Botticelli makes these allusions subtly in his depiction of Venus. The bend of the tree branches behind the figure form a kind of halo, and her belly swells in what some had considered a depiction of pregnancy. Moreover, Venus raises her hand in a gesture of recognition and invitation that mirrors Mary’s gestures to the angel Gabriel in contemporaneous Annunciation scenes, including Botticelli’s Cestello Annunciation of 1481.
With that transformation in mind (Venus to the Virgin Mary), one can begin to recognize a pattern of metamorphosis throughout the painting, including Chloris’s transformation into Flora, winter’s transformation into spring, and more conceptually, literature’s transformation into visual art.
“Botticelli suggests the gradual process of metamorphosis through time,” art historian Paul Barolsky noted in his essay, “Botticelli’s ‘Primavera’ as an Allegory of its Own Creation.” The artist accomplishes this, for example, “by first showing the silhouettes of flowers through the veil of Chloris’s dress, only faintly suggesting the form that these flowers will take when they eventually adorn Flora’s dress,” and in numerous clever visual puns scattered throughout the painting.
A Companion Painting Is Believed to Complete the Scene—And Its Meaning
Cupid’s arrow provides an important clue to understanding the painting: the arrowhead points at the central figure of the Three Graces, believed to be Chastity, who turns her head away, outward, toward the left of the canvas. Some have argued that Chastity is turning her gaze toward the figure of Mercury, here offering an alternate couple to that of Chloris and Zephyrus on the other side of the painting.

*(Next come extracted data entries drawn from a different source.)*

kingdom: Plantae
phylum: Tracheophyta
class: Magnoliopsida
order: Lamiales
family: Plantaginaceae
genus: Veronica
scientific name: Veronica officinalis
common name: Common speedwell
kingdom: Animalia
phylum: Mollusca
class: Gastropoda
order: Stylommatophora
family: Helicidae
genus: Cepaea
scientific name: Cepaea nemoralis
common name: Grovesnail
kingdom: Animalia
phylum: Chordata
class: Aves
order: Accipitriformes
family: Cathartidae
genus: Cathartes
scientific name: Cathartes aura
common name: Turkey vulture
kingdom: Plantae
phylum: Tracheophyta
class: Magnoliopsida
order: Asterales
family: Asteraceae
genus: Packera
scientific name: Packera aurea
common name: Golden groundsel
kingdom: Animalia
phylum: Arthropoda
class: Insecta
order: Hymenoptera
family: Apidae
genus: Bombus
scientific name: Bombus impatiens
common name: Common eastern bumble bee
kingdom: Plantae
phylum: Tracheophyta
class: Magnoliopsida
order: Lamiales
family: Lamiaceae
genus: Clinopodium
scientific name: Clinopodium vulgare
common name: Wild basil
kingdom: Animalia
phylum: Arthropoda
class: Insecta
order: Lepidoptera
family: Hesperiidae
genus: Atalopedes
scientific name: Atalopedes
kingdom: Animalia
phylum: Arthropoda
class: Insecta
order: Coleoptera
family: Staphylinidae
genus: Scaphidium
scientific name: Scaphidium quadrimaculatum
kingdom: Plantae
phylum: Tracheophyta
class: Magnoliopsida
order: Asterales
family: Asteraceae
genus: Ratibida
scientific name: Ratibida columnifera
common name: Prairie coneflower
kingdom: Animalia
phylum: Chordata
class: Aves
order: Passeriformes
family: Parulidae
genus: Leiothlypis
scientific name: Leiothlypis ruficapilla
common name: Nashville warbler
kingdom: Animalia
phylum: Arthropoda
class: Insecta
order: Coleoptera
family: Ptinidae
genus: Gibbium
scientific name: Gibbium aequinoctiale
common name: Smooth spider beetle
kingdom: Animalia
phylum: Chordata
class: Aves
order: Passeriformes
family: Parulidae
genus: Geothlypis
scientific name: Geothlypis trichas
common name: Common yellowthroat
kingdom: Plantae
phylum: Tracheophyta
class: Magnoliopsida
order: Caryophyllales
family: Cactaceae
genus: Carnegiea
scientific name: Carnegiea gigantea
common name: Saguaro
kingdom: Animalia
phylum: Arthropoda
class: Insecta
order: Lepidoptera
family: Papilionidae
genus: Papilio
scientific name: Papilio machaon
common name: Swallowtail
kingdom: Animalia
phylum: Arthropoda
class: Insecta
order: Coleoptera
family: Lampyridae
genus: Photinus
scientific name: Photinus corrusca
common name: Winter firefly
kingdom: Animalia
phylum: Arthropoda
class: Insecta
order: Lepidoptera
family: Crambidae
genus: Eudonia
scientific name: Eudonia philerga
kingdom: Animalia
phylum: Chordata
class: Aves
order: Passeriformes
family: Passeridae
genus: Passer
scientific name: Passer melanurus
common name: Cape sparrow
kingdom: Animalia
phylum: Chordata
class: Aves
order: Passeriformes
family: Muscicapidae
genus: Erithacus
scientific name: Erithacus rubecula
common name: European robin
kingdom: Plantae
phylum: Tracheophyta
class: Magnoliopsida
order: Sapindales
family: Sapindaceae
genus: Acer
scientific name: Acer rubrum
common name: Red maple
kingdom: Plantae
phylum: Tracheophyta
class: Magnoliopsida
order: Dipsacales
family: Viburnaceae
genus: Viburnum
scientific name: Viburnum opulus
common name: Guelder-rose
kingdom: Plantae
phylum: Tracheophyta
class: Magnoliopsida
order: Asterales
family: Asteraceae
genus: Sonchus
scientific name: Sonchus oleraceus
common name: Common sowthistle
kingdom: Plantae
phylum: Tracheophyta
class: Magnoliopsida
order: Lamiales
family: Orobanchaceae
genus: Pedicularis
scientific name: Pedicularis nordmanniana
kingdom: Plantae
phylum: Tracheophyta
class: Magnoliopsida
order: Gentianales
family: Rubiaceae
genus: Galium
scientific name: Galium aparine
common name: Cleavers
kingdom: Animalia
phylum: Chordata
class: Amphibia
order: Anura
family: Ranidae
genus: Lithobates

Yet many scholars believe Chasity is instead turning her gaze away from the scene and outward to what is believed to be the companion painting to Primavera—Botticelli’s Pallas and the Centaur (1482)—which was most certainly given as a wedding gift to Lorenzo de’ Pierfrancesco and his bride.
As with Primavera, Pallas and the Centaur brims with allusions to the Medicis. Pallas’s dress is decorated with the three-ring insignia of the family. Importantly, the painting is usually interpreted as depicting Pallas Athena, goddess of wisdom and trade, subduing a centaur, the embodiment of unbridled passion—in other words, reason subdues lust, offering a more concrete alternative to the violent image of Chloris’s abduction in Primavera.
As a marriage gift, the paintings would have been an allegory of sorts for the bride, and both paintings were known to have hung in the room adjacent to the couple’s nuptial bedroom. As Lilian Zirpolo noted in her essay, “Botticelli’s ‘Primavera’: A Lesson for the Bride,” the paintings work together in supplying the bride “with lessons on chastity, submission, and procreation… Cupid points his arrow at one of the Graces, just as Lorenzo de Pierfrancesco’s bride relinquished her virginity upon entering her husband’s bedroom for the first time.”
In that reading, Primavera is much more than simply an intellectual vision of various poetic and literary references. It’s also a practical guide for an upper-class Renaissance woman on the expectations society, and her new husband, had of her.